_What the exercise asks_
Gather every line of the records that contains the word "larger". Case matters.
#### Task inputs
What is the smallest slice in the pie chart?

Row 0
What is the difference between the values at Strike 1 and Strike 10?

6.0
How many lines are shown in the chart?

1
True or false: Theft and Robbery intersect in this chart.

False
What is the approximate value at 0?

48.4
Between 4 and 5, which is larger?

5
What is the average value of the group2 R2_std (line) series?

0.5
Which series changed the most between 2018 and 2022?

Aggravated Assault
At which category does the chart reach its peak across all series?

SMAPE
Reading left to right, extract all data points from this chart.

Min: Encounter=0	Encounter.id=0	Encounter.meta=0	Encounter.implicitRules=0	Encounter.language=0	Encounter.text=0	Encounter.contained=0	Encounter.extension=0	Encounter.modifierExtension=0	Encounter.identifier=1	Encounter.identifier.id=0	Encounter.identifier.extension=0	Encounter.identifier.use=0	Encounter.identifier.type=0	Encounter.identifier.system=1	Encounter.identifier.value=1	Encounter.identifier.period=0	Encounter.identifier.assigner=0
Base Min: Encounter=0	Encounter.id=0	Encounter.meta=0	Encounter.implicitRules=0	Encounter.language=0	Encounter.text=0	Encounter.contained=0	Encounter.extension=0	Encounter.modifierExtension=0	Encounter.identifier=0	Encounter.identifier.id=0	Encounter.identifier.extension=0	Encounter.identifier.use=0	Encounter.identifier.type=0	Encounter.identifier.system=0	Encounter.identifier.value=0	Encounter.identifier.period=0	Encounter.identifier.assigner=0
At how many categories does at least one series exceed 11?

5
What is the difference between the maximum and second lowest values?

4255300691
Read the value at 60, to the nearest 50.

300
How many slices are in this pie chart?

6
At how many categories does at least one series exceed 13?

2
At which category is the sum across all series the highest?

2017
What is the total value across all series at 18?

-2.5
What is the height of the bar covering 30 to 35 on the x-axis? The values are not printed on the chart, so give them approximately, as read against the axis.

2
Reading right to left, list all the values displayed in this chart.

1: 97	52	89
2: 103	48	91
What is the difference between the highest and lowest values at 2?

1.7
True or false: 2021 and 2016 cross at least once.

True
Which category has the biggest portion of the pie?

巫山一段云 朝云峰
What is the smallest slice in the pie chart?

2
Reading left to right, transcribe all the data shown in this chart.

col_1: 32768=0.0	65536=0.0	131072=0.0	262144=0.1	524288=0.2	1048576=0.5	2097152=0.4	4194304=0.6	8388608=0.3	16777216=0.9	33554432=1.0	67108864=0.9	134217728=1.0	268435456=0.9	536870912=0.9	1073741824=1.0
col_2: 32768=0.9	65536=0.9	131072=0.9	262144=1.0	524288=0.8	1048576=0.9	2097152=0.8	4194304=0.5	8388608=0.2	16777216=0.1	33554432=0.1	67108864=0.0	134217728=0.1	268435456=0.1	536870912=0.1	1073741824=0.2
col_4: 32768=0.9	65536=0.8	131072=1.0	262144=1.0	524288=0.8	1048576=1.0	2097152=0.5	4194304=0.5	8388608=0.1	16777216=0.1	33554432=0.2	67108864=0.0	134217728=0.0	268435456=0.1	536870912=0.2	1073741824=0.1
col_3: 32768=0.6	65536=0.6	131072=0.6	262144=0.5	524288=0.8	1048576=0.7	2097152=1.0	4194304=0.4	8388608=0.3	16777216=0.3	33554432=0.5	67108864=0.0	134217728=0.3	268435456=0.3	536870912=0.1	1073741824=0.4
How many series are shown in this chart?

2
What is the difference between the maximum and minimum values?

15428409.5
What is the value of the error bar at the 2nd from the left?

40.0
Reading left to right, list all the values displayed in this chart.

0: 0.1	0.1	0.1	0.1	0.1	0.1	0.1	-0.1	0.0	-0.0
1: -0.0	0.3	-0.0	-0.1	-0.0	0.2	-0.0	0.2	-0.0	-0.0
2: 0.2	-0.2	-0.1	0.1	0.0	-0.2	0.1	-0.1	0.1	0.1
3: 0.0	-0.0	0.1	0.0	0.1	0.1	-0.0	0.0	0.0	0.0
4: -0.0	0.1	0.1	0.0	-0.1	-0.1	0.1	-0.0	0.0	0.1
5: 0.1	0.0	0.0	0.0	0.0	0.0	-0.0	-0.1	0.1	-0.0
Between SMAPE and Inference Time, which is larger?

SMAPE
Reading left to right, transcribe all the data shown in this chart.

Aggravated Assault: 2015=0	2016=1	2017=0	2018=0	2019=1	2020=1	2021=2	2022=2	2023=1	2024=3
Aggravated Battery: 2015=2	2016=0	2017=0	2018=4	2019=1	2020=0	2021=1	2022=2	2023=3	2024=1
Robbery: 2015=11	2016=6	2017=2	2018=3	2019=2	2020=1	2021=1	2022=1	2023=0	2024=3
########
_Task output_
Between 4 and 5, which is larger?
Between SMAPE and Inference Time, which is larger?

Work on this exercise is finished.